> **DOCUMENT SECTION**:

# Hopton Wood Quarry No.2, Derbyshire - Jan 09



## 85 Vintage (Feb 15, 2009)

First a bit of info....
The quarry was opened in 1789 by the Gell family, in 1791/2 they had Via Gellia Road built to connect the quarry to the wharf at Cromford. Via Gellia, mean Gells Road. By 1850 the quarry was producing 100,00 tons of fluxing stone plus some decorative stone for Chatsworth House and Westminister Hall. In 1920 during the depression, the quarry was one of a few still working as it became a major contractor to supply the Imperial War Grave Commission with head stones for the service men and women of the First World War. In February of 1928, the Prince of Wales (who later became King George), visited the mason's shed on site that were carving the head stones.
It's called Hopton Wood No.2 because before this quarry was opened, the family operated a quarry called Hopton Wood on the other side of the road.

Only thing I can't seem to find is when it closed, but it's now a nature reserve. Adjacent to the quarry are the tunnels for Middleton Mine. I mooched about for a good few hours and got a few... pics 

I took this picture to try and get the contrast of the orangey/red rock, it's at the far end of the quarry.






Along the floor of the quarry





Literally thousands of snail shells on the floor of the quarry, some quite colourful















Looked like another bit of rock at a quick glance, then noticed it had a hole through it





Higher up the quarry I spotted these




They're joined, just 2 rectangular 'rooms' that aren't very big. A favourite for chavs/druggies, fireworks had been let off in there but also a couple of cans of deodorant that looked like they had been used to sniff the solvents or something else to set fire to, could still smell it. Quite nice actually 

These were just round the corner, seemed to be in the wrong area to be associated with Middleton Mine. There had been some rock fall on the quarry area below, so couldn't tell if there was another entrance in the rock face.





Quite a few bits of old quarry machinery dotted about seemed to be mainly the cabs though. Also a van and two cars being consumed by the quarry. Looked to be parts of other cars too. No telling if there's anymore complete cars burried.

> **CHALLENGE 1**: Rewrite the entries as a numbered list covering only the lines from the one holding "family: Alcedinidae" through the final line of the entries, both ends included. Leave out any blank lines.

> **PROVIDED DATA**:
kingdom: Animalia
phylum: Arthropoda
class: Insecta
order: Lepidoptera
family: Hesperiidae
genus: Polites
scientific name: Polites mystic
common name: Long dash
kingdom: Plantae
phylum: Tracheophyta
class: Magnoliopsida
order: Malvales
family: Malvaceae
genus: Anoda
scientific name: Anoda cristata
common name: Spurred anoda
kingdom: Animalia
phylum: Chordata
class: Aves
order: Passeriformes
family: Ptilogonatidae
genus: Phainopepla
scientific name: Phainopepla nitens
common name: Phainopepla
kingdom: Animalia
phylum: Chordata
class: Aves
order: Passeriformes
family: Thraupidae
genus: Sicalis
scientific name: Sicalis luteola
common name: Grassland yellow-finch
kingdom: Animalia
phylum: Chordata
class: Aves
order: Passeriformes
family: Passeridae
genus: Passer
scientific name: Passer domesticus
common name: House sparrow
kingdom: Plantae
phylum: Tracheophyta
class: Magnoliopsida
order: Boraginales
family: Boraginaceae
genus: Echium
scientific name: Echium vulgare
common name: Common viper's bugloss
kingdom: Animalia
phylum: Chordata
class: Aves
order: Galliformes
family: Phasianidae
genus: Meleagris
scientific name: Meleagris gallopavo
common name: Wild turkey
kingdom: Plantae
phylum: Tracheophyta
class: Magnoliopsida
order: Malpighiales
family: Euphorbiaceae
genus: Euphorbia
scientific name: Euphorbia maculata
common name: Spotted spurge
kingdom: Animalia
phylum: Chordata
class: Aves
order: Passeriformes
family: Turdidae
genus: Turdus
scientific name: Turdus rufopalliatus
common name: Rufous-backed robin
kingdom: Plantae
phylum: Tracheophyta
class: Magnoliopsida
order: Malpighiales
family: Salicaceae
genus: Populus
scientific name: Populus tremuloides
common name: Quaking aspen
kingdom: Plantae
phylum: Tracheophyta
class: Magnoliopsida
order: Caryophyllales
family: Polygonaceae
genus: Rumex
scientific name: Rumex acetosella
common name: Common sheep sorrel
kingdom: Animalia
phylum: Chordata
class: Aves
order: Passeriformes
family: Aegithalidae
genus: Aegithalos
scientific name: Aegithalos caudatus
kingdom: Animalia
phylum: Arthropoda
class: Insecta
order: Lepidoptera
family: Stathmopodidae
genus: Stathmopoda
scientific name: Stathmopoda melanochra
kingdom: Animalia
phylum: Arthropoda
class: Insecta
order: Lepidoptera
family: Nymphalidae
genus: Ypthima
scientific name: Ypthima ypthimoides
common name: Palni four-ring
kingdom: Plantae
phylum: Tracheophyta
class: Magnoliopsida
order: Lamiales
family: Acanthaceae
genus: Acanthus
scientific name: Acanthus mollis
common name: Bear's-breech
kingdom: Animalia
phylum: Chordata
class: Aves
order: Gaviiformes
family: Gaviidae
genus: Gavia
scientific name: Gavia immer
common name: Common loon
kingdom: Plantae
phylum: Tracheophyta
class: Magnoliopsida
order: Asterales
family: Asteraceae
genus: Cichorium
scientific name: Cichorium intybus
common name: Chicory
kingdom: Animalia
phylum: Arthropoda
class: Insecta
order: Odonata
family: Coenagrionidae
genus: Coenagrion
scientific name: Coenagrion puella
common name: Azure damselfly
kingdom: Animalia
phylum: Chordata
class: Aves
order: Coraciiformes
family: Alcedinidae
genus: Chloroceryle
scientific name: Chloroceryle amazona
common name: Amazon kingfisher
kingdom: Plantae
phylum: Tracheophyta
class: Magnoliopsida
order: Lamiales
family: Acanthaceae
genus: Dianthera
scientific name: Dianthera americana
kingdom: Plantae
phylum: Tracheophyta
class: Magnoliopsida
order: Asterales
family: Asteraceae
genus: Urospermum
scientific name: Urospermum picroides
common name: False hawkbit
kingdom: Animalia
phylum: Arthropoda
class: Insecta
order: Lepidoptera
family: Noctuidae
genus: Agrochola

> **CHALLENGE 2**: Please continue the forum post about Hopton Wood Quarry No.2, picking up right after its last sentence.

> **FINAL RESULT 1**:
1. family: Alcedinidae
2. genus: Chloroceryle
3. scientific name: Chloroceryle amazona
4. common name: Amazon kingfisher
5. kingdom: Plantae
6. phylum: Tracheophyta
7. class: Magnoliopsida
8. order: Lamiales
9. family: Acanthaceae
10. genus: Dianthera
11. scientific name: Dianthera americana
12. kingdom: Plantae
13. phylum: Tracheophyta
14. class: Magnoliopsida
15. order: Asterales
16. family: Asteraceae
17. genus: Urospermum
18. scientific name: Urospermum picroides
19. common name: False hawkbit
20. kingdom: Animalia
21. phylum: Arthropoda
22. class: Insecta
23. order: Lepidoptera
24. family: Noctuidae
25. genus: Agrochola

> **FINAL RESULT 2**:
Looking towards the far end of the quarry, can see the different levels of the quarry too


----------



## crickleymal (Feb 15, 2009)

Looks like a good explore and some nice photos. That;s an old Marina if I'm not mistaken.


----------



## 85 Vintage (Feb 15, 2009)

crickleymal said:


> Looks like a good explore and some nice photos. That;s an old Marina if I'm not mistaken.



Thanks

I thought that too, vinyl roof option too


----------



## Lightbuoy (Feb 15, 2009)

Nice bit of history with this site. An odd selection of vehicles -makes ya wonder what happened to the rest of each vehicle -a very choosy thief perhaps? 

Ta,


----------



## NobodyGirl (Feb 15, 2009)

I like I like!!!! Would make a good location to a weird serial killer film i think...


----------



## Foxylady (Feb 16, 2009)

The vehicles look as if they're in a bog and just sinking into the mire!  It's great the way they look.
Love the quarry itself...looks huge. That must have been a good mooch.
Nice find and history, Vintage.


----------



## TK421 (Feb 16, 2009)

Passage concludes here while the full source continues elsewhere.